In 2017 researchers added stickers to stop signs and caused an ANN to misclassify them.

2017: Covariant.ai was launched

In 2017, Covariant.ai was launched, which focuses on integrating deep learning into factories.

2017: AlphaZero Computation

In 2017, OpenAI estimated the hardware computation used in the largest deep learning projects up to AlphaZero and found a 300,000-fold increase in the amount of computation required since AlexNet, with a doubling-time trendline of 3.4 months.

2018: Deep TAMER introduced

In 2018 a new algorithm called Deep TAMER was later introduced during a collaboration between U.S. Army Research Laboratory (ARL) and UT researchers.

2018: Nvidia's StyleGAN achieves excellent image quality

In 2018, Nvidia's StyleGAN, based on the Progressive GAN, achieved excellent image quality. Image generation by GAN reached popular success.

2018: Yoshua Bengio, Geoffrey Hinton and Yann LeCun awarded the Turing Award

Yoshua Bengio, Geoffrey Hinton and Yann LeCun were awarded the 2018 Turing Award for breakthroughs that have made deep neural networks a critical component of computing.

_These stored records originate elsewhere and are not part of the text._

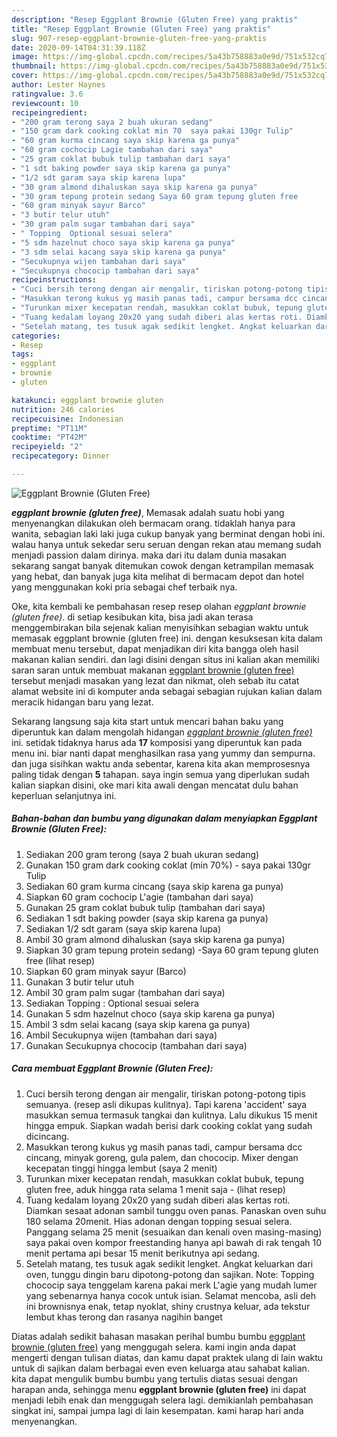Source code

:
 ```yaml
---
description: "Resep Eggplant Brownie (Gluten Free) yang praktis"
title: "Resep Eggplant Brownie (Gluten Free) yang praktis"
slug: 907-resep-eggplant-brownie-gluten-free-yang-praktis
date: 2020-09-14T04:31:39.118Z
image: https://img-global.cpcdn.com/recipes/5a43b758883a0e9d/751x532cq70/eggplant-brownie-gluten-free-foto-resep-utama.jpg
thumbnail: https://img-global.cpcdn.com/recipes/5a43b758883a0e9d/751x532cq70/eggplant-brownie-gluten-free-foto-resep-utama.jpg
cover: https://img-global.cpcdn.com/recipes/5a43b758883a0e9d/751x532cq70/eggplant-brownie-gluten-free-foto-resep-utama.jpg
author: Lester Haynes
ratingvalue: 3.6
reviewcount: 10
recipeingredient:
- "200 gram terong saya 2 buah ukuran sedang"
- "150 gram dark cooking coklat min 70  saya pakai 130gr Tulip"
- "60 gram kurma cincang saya skip karena ga punya"
- "60 gram cochocip Lagie tambahan dari saya"
- "25 gram coklat bubuk tulip tambahan dari saya"
- "1 sdt baking powder saya skip karena ga punya"
- "1/2 sdt garam saya skip karena lupa"
- "30 gram almond dihaluskan saya skip karena ga punya"
- "30 gram tepung protein sedang Saya 60 gram tepung gluten free           lihat resep"
- "60 gram minyak sayur Barco"
- "3 butir telur utuh"
- "30 gram palm sugar tambahan dari saya"
- " Topping  Optional sesuai selera"
- "5 sdm hazelnut choco saya skip karena ga punya"
- "3 sdm selai kacang saya skip karena ga punya"
- "Secukupnya wijen tambahan dari saya"
- "Secukupnya chococip tambahan dari saya"
recipeinstructions:
- "Cuci bersih terong dengan air mengalir, tiriskan potong-potong tipis semuanya. (resep asli dikupas kulitnya). Tapi karena &#39;accident&#39; saya masukkan semua termasuk tangkai dan kulitnya. Lalu dikukus 15 menit hingga empuk. Siapkan wadah berisi dark cooking coklat yang sudah dicincang."
- "Masukkan terong kukus yg masih panas tadi, campur bersama dcc cincang, minyak goreng, gula palem, dan chococip. Mixer dengan kecepatan tinggi hingga lembut (saya 2 menit)"
- "Turunkan mixer kecepatan rendah, masukkan coklat bubuk, tepung gluten free, aduk hingga rata selama 1 menit saja           (lihat resep)"
- "Tuang kedalam loyang 20x20 yang sudah diberi alas kertas roti. Diamkan sesaat adonan sambil tunggu oven panas. Panaskan oven suhu 180 selama 20menit. Hias adonan dengan topping sesuai selera. Panggang selama 25 menit (sesuaikan dan kenali oven masing-masing) saya pakai oven kompor freestanding hanya api bawah di rak tengah 10 menit pertama api besar 15 menit berikutnya api sedang."
- "Setelah matang, tes tusuk agak sedikit lengket. Angkat keluarkan dari oven, tunggu dingin baru dipotong-potong dan sajikan. Note: Topping chococip saya tenggelam karena pakai merk L&#39;agie yang mudah lumer yang sebenarnya hanya cocok untuk isian. Selamat mencoba, asli deh ini brownisnya enak, tetap nyoklat, shiny crustnya keluar, ada tekstur lembut khas terong dan rasanya nagihin banget"
categories:
- Resep
tags:
- eggplant
- brownie
- gluten

katakunci: eggplant brownie gluten 
nutrition: 246 calories
recipecuisine: Indonesian
preptime: "PT11M"
cooktime: "PT42M"
recipeyield: "2"
recipecategory: Dinner

---
```



![Eggplant Brownie (Gluten Free)](https://img-global.cpcdn.com/recipes/5a43b758883a0e9d/751x532cq70/eggplant-brownie-gluten-free-foto-resep-utama.jpg)

<b><i>eggplant brownie (gluten free)</i></b>, Memasak adalah suatu hobi yang menyenangkan dilakukan oleh bermacam orang. tidaklah hanya para wanita, sebagian laki laki juga cukup banyak yang berminat dengan hobi ini. walau hanya untuk sekedar seru seruan dengan rekan atau memang sudah menjadi passion dalam dirinya. maka dari itu dalam dunia masakan sekarang sangat banyak ditemukan cowok dengan ketrampilan memasak yang hebat, dan banyak juga kita melihat di bermacam depot dan hotel yang menggunakan koki pria sebagai chef terbaik nya.

Oke, kita kembali ke pembahasan resep resep olahan <i>eggplant brownie (gluten free)</i>. di setiap kesibukan kita, bisa jadi akan terasa menggembirakan bila sejenak kalian menyisihkan sebagian waktu untuk memasak eggplant brownie (gluten free) ini. dengan kesuksesan kita dalam membuat menu tersebut, dapat menjadikan diri kita bangga oleh hasil makanan kalian sendiri. dan lagi disini dengan situs ini kalian akan memiliki saran saran untuk membuat makanan <u>eggplant brownie (gluten free)</u> tersebut menjadi masakan yang lezat dan nikmat, oleh sebab itu catat alamat website ini di komputer anda sebagai sebagian rujukan kalian dalam meracik hidangan baru yang lezat.




Sekarang langsung saja kita start untuk mencari bahan baku yang diperuntuk kan dalam mengolah hidangan <u><i>eggplant brownie (gluten free)</i></u> ini. setidak tidaknya harus ada <b>17</b> komposisi yang diperuntuk kan pada menu ini. biar nanti dapat menghasilkan rasa yang yummy dan sempurna. dan juga sisihkan waktu anda sebentar, karena kita akan memprosesnya paling tidak dengan <b>5</b> tahapan. saya ingin semua yang diperlukan sudah kalian siapkan disini, oke mari kita awali dengan mencatat dulu bahan keperluan selanjutnya ini.

<!--inarticleads1-->

##### Bahan-bahan dan bumbu yang digunakan dalam menyiapkan Eggplant Brownie (Gluten Free):

1. Sediakan 200 gram terong (saya 2 buah ukuran sedang)
1. Gunakan 150 gram dark cooking coklat (min 70%) - saya pakai 130gr Tulip
1. Sediakan 60 gram kurma cincang (saya skip karena ga punya)
1. Siapkan 60 gram cochocip L&#39;agie (tambahan dari saya)
1. Gunakan 25 gram coklat bubuk tulip (tambahan dari saya)
1. Sediakan 1 sdt baking powder (saya skip karena ga punya)
1. Sediakan 1/2 sdt garam (saya skip karena lupa)
1. Ambil 30 gram almond dihaluskan (saya skip karena ga punya)
1. Siapkan 30 gram tepung protein sedang) -Saya 60 gram tepung gluten free           (lihat resep)
1. Siapkan 60 gram minyak sayur (Barco)
1. Gunakan 3 butir telur utuh
1. Ambil 30 gram palm sugar (tambahan dari saya)
1. Sediakan  Topping : Optional sesuai selera
1. Gunakan 5 sdm hazelnut choco (saya skip karena ga punya)
1. Ambil 3 sdm selai kacang (saya skip karena ga punya)
1. Ambil Secukupnya wijen (tambahan dari saya)
1. Gunakan Secukupnya chococip (tambahan dari saya)




<!--inarticleads2-->

##### Cara membuat Eggplant Brownie (Gluten Free):

1. Cuci bersih terong dengan air mengalir, tiriskan potong-potong tipis semuanya. (resep asli dikupas kulitnya). Tapi karena &#39;accident&#39; saya masukkan semua termasuk tangkai dan kulitnya. Lalu dikukus 15 menit hingga empuk. Siapkan wadah berisi dark cooking coklat yang sudah dicincang.
1. Masukkan terong kukus yg masih panas tadi, campur bersama dcc cincang, minyak goreng, gula palem, dan chococip. Mixer dengan kecepatan tinggi hingga lembut (saya 2 menit)
1. Turunkan mixer kecepatan rendah, masukkan coklat bubuk, tepung gluten free, aduk hingga rata selama 1 menit saja -           (lihat resep)
1. Tuang kedalam loyang 20x20 yang sudah diberi alas kertas roti. Diamkan sesaat adonan sambil tunggu oven panas. Panaskan oven suhu 180 selama 20menit. Hias adonan dengan topping sesuai selera. Panggang selama 25 menit (sesuaikan dan kenali oven masing-masing) saya pakai oven kompor freestanding hanya api bawah di rak tengah 10 menit pertama api besar 15 menit berikutnya api sedang.
1. Setelah matang, tes tusuk agak sedikit lengket. Angkat keluarkan dari oven, tunggu dingin baru dipotong-potong dan sajikan. Note: Topping chococip saya tenggelam karena pakai merk L&#39;agie yang mudah lumer yang sebenarnya hanya cocok untuk isian. Selamat mencoba, asli deh ini brownisnya enak, tetap nyoklat, shiny crustnya keluar, ada tekstur lembut khas terong dan rasanya nagihin banget




Diatas adalah sedikit bahasan masakan perihal bumbu bumbu <u>eggplant brownie (gluten free)</u> yang menggugah selera. kami ingin anda dapat mengerti dengan tulisan diatas, dan kamu dapat praktek ulang di lain waktu untuk di sajikan dalam berbagai even even keluarga atau sahabat kalian. kita dapat mengulik bumbu bumbu yang tertulis diatas sesuai dengan harapan anda, sehingga menu <b>eggplant brownie (gluten free)</b> ini dapat menjadi lebih enak dan menggugah selera lagi. demikianlah pembahasan singkat ini, sampai jumpa lagi di lain kesempatan. kami harap hari anda menyenangkan.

2019: GPUs displace CPUs for training AI

By 2019, graphics processing units (GPUs), often with AI-specific enhancements, had displaced CPUs as the dominant method for training large-scale commercial cloud AI.

2019: Generative neural networks used to produce molecules

In 2019, generative neural networks were used to produce molecules that were validated experimentally all the way into mice.

2020: AlphaFold achieves high accuracy in protein structure prediction

In 2020, AlphaFold, a deep-learning based system, achieved a level of accuracy significantly higher than all previous computational methods in predicting protein structure.

2020: Experiments with large-area active channel material published

In 2020, Marega et al. published experiments with a large-area active channel material for developing logic-in-memory devices and circuits based on floating-gate field-effect transistors (FGFETs).

2021: Release of Epigenetic aging clock

In 2021, An epigenetic aging clock of unprecedented accuracy was planned to be released for public use by a Deep Longevity

2021: Integrated photonic hardware accelerator proposed

In 2021, J. Feldmann et al. proposed an integrated photonic hardware accelerator for parallel convolutional processing, highlighting its advantages over electronic counterparts.

2022: DALL·E 2 and Stable Diffusion systems released

In 2022 systems such as DALL·E 2 and Stable Diffusion were released.

November 2023: GNoME discovers over 2 million new materials

In November 2023, Google DeepMind and Lawrence Berkeley National Laboratory announced that they had developed an AI system known as GNoME, which discovered over 2 million new materials. The system's predictions were validated through autonomous robotic experiments.